Do naive bandit learners collude?
Naive Algorithmic Collusion: When Do Bandit Learners Cooperate and When Do They Compete?
November 26, 2024
https://arxiv.org/pdf/2411.16574This paper explores how simple AI agents (specifically, multi-armed bandit algorithms) learn to "collude" (cooperate to achieve higher rewards) in a competitive setting, even when they are not explicitly programmed to do so and have no knowledge of each other or the game structure (Prisoner's Dilemma).
Key findings relevant to LLM-based multi-agent systems:
- Naive collusion is possible: Even without explicit communication or knowledge of the overall game, agents using certain algorithms (e.g., deterministic bandits, UCB with certain parameters) can learn to cooperate. This has implications for LLM agents that might implicitly coordinate even without being specifically designed for it.
- Algorithm choice matters: The specific algorithm used drastically impacts the emergent behavior. Deterministic algorithms tend to lead to collusion, while algorithms with built-in randomness (e.g., epsilon-greedy) tend towards competition. This highlights the critical importance of algorithm selection in multi-agent LLM systems to achieve the desired level of cooperation or competition.

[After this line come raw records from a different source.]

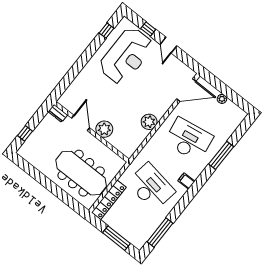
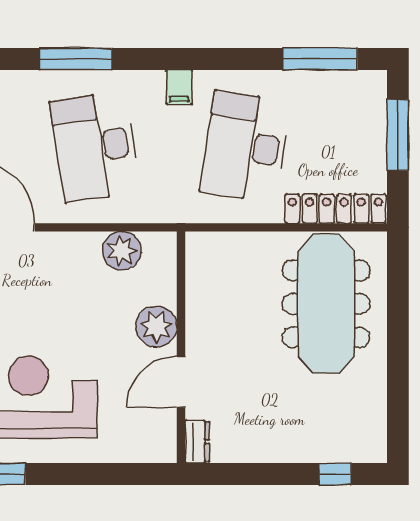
dresser: (58, 113) -> (197, 442), moved
door: (81, 123) -> (181, 382), moved
plant: (104, 129) -> (156, 327), moved
wall: (92, 132) -> (181, 347), moved

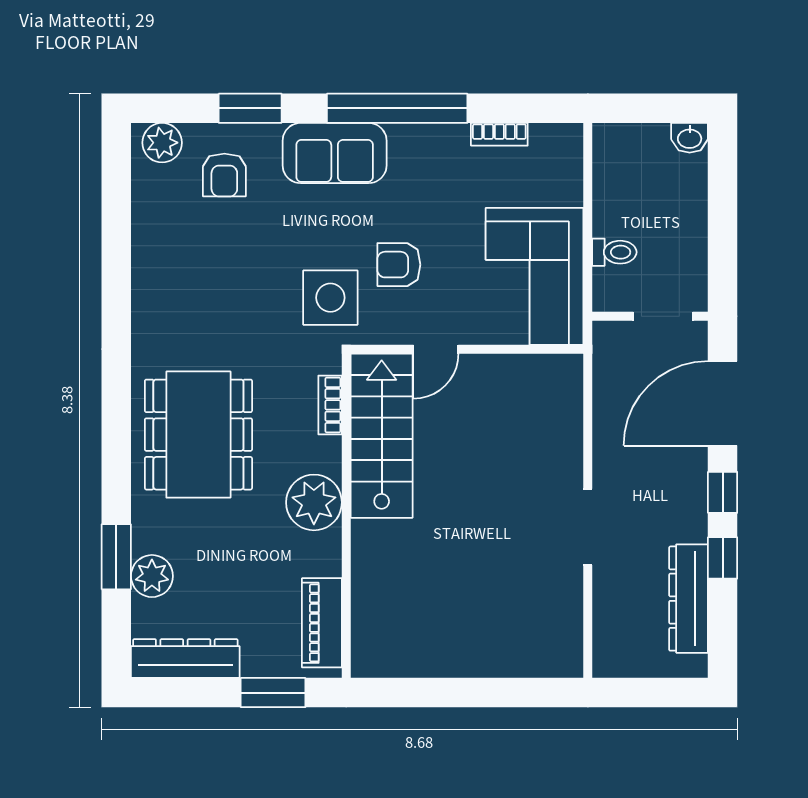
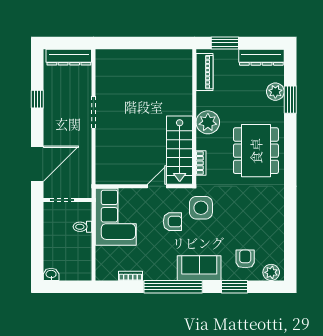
window: (723, 492) -> (37, 127), removed
dresser: (689, 599) -> (69, 57), moved, turned 90

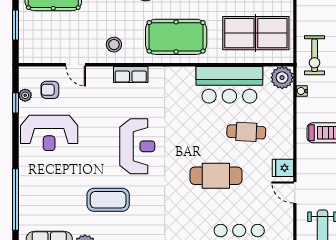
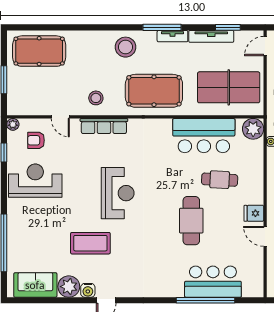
row of seats: (131, 75) -> (104, 126), width x1.48
plant: (25, 95) -> (13, 124), moved
reception desk: (49, 133) -> (35, 181), turned 180
cafe table: (216, 176) -> (191, 221), turned 90

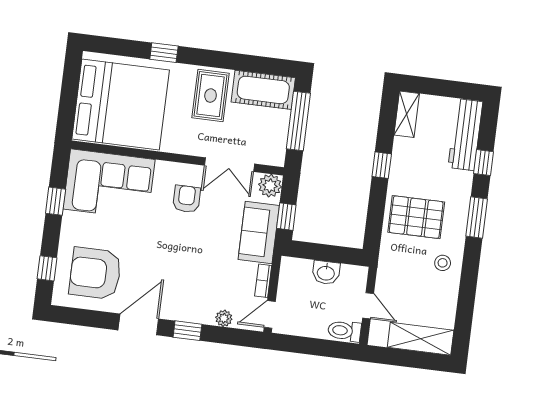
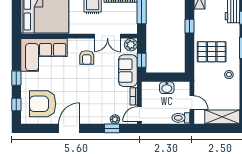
armchair: (187, 199) -> (87, 58), turned 180
window: (56, 201) -> (16, 78), moved
window: (187, 331) -> (112, 128), moved

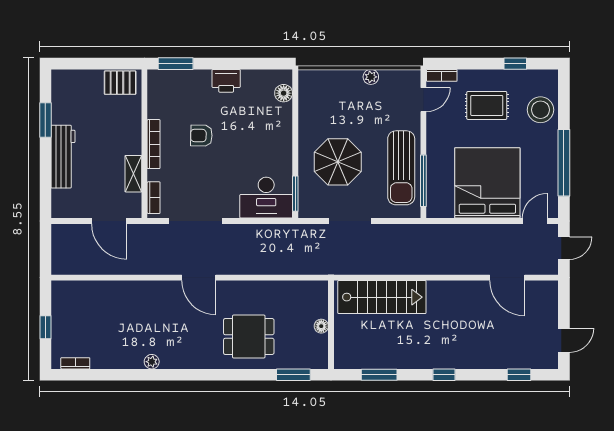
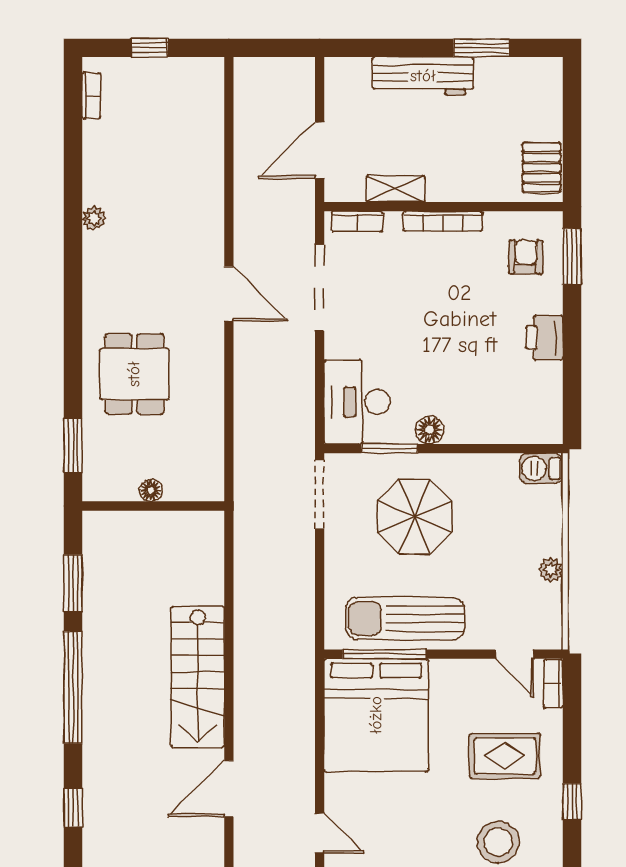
barbecue: (308, 83) -> (541, 469), added
floor lamp: (284, 93) -> (430, 430), moved
rug: (487, 105) -> (505, 756), turned 90
armchair: (201, 136) -> (526, 257), moved
bed: (487, 183) -> (376, 715), moved, turned 90
window: (295, 194) -> (389, 449), moved
doorway: (350, 221) -> (320, 495), moved
door: (199, 278) -> (229, 294), swing flipped
stairs: (382, 297) -> (198, 677), moved
window: (444, 375) -> (73, 687), width x3.17

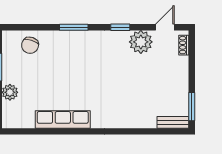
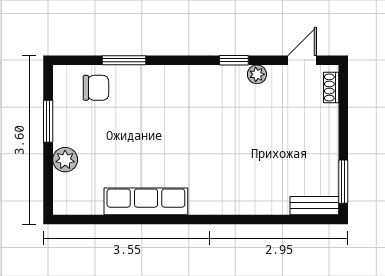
window: (74, 27) -> (124, 60), moved
plant: (141, 42) -> (257, 74), width x0.53, depth x0.53
chair: (30, 45) -> (96, 88), turned -108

- Symmetry increases collusion potential: Using the same algorithm across agents increases the likelihood of collusion, especially in a "hub-and-spoke" scenario where a central distributor provides the algorithm. This is relevant to LLM deployments where multiple instances of similar models might interact.
- Collusion is not guaranteed: Even with similar algorithms, small variations (e.g., in tie-breaking rules) and different payoff structures can significantly impact outcomes, making it difficult to predict whether collusion will occur. This points towards the need for careful monitoring and analysis of emergent behavior in multi-agent LLM systems.
- Implications for regulation: Traditional antitrust regulations are based on explicit agreements. The possibility of naive collusion challenges this notion, raising questions about how to regulate unintended cooperative behavior in AI systems. This has relevance to the development and deployment of multi-agent LLM applications.